- Exercise description -
Of the lines below, write out exactly those from the line with "cord Sealing - Seal FL Records" through the line with "records unavailable to", both included, and skip the rest.

- Data records -
+ + +
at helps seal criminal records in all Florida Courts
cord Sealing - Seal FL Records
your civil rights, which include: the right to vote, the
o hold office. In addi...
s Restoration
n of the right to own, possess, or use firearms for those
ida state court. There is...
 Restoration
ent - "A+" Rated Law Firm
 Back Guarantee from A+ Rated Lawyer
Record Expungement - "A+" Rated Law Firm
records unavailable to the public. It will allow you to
+ + +
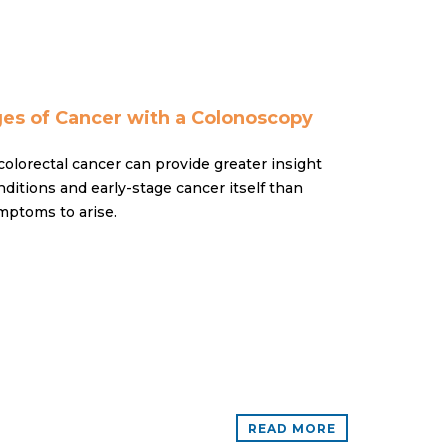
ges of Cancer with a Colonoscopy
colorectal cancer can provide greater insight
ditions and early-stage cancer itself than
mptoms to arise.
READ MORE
+ + +
- Task result -
cord Sealing - Seal FL Records
your civil rights, which include: the right to vote, the
o hold office. In addi...
s Restoration
n of the right to own, possess, or use firearms for those
ida state court. There is...
 Restoration
ent - "A+" Rated Law Firm
 Back Guarantee from A+ Rated Lawyer
Record Expungement - "A+" Rated Law Firm
records unavailable to the public. It will allow you to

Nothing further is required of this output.